# Ruffed grouse reports?



## Dick Monson (Aug 12, 2002)

Just wondered how how the ruffed grouse season is going? Too many leaves yet? Any woodcock moving?


----------



## Dick Monson (Aug 12, 2002)

Somebody is holding out.  Sam says he can smell them when the wind is in the east. Will know in a few days.


----------



## zogman (Mar 20, 2002)

Too many leaves in the Pembina Hills as of today.


----------



## Dick Monson (Aug 12, 2002)

zogman said:


> Too many leaves in the Pembina Hills as of today.


A man of character, and I thought no less. Haven't heard much from MN yet, but according to RGS ( http://www.ruffedgrousesociety.org/Migr ... ap-History ) the woodcock are moving into the Chippewa National Forest now. I'm thinking the pheasant season in ND is going to suck and maybe it's time to reverse direction.


----------



## Duckslayer100 (Apr 7, 2004)

Oh they're around... :wink:


----------



## Dick Monson (Aug 12, 2002)

Outstanding! :beer: The beans are done and I'm counting the days.


----------



## Duckslayer100 (Apr 7, 2004)

You have any idea where you're planning to go on your trip? I can point you in the right direction if you want to take it to PMs...

On that note, I did notice some things during the four days I hunted:
1) Water is key; if you found water, you found birds.

◆ DATA BLOCK:
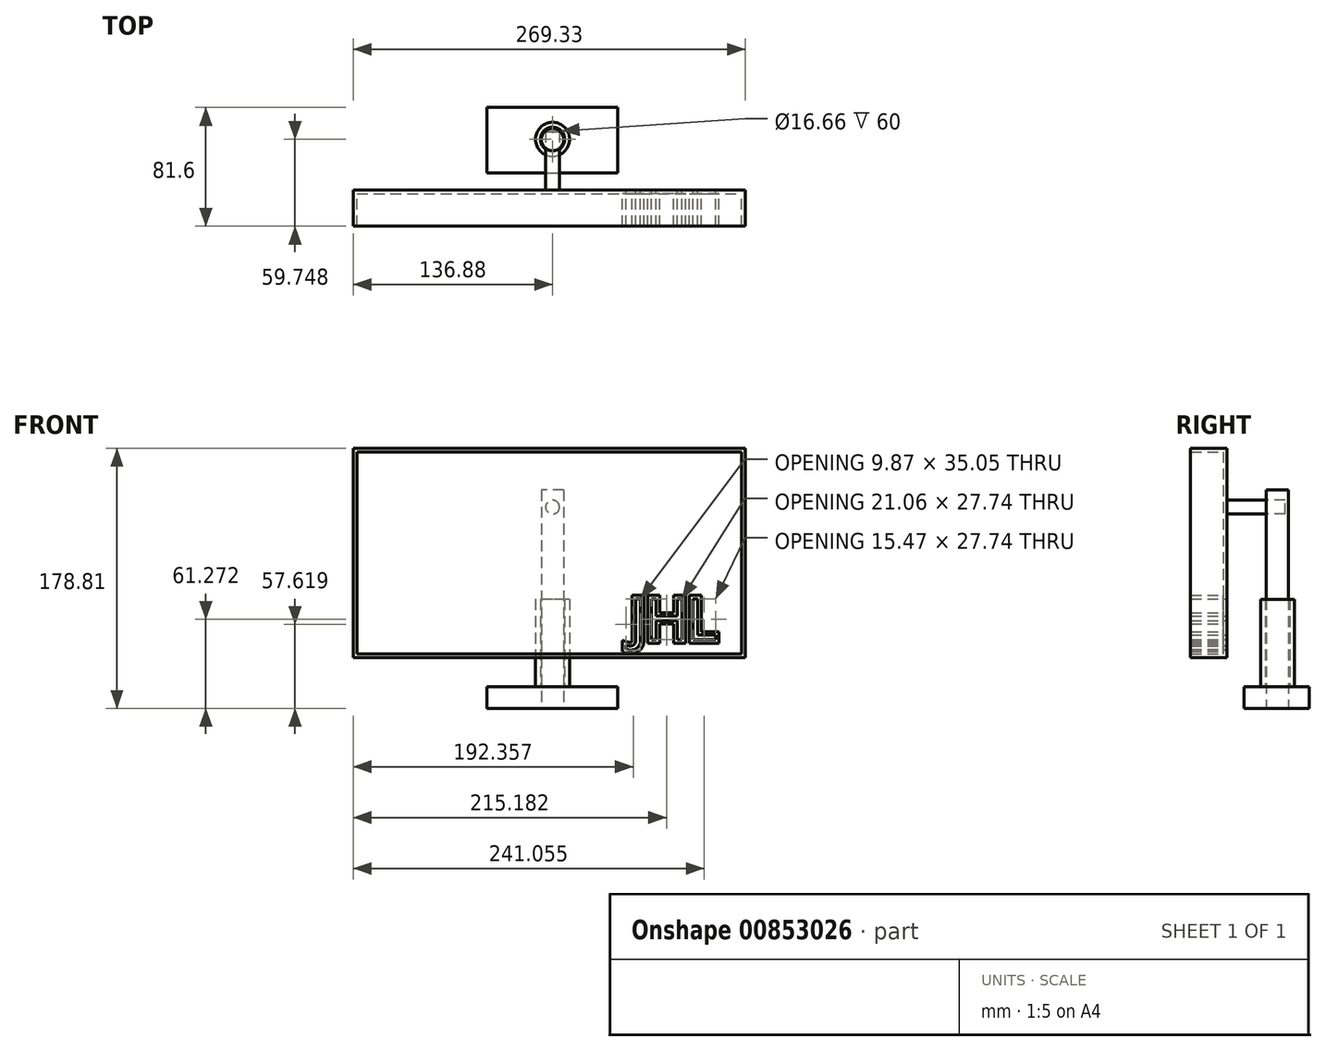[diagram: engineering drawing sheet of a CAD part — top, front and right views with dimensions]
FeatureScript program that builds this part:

◆ CHALLENGE 1:
Answer these questions about the ruffed grouse thread.
(a) What does zogman report about the Pembina Hills?
(b) According to RGS, where are woodcock moving in now?
(c) In Duckslayer100's first point from the four days of hunting, what is key?
◆ CHALLENGE 2: Write what comes next in the ruffed grouse thread, picking up after its last line.
The data plays no part in this.

◆ EXERCISE RESPONSE 1:
(a) There are too many leaves there as of that day.
(b) Into the Chippewa National Forest.
(c) Water: if you found water, you found birds.

◆ EXERCISE RESPONSE 2:
2) If you hunt public land with "ruffed grouse" anywhere in the name (i.e. Joe Blow Ruffed Grouse Management Area), it may have had birds on it at one point, but the dozen or so vehicles parked there throughout the day likely put an end to that!
3) The foliage is still THICK, but the birds are on the move compared with opener. I'm debating going back up Oct. 15 just to see how more leaves on the ground impacts bird flushes.

We probably averaged 10-12 flushes a day, hunting peak hours in the morning and late afternoon. In all, I bagged 7 grouse and missed a legit double that I can't GET OUT OF MY HEAD :crybaby:

On the personal side, Remy still has a ways to go. I really, really wish I could have got him on some launcher birds a few times to get his pointing a bit more refined. But while he still bumped many birds, he was markedly better at the end of the trip than the beginning. As he gets more and more bird contact, hopefully the ship rights itself, so to speak.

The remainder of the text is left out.